In the entries that follow, copy exactly each line from the first through the line with "List each element's".

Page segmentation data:
● ● ● ●

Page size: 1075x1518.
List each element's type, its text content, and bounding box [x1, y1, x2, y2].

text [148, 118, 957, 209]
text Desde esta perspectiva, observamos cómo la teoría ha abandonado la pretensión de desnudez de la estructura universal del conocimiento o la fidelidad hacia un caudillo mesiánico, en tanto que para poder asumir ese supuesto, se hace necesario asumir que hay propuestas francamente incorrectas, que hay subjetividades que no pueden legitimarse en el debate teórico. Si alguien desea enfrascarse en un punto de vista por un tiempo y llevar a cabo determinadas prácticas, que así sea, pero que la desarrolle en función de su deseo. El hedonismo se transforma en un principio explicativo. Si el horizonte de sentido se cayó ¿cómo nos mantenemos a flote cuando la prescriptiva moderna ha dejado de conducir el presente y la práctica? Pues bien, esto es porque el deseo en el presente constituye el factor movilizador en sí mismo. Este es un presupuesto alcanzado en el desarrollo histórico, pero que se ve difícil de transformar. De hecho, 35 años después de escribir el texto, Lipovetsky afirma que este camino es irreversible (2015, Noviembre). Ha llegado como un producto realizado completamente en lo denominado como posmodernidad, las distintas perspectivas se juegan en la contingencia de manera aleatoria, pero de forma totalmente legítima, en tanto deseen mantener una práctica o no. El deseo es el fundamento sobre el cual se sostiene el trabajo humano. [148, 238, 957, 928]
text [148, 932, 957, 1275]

● ● ● ●

SOLUTION:
Page size: 1075x1518.
List each element's type, its text content, and bounding box [x1, y1, x2, y2].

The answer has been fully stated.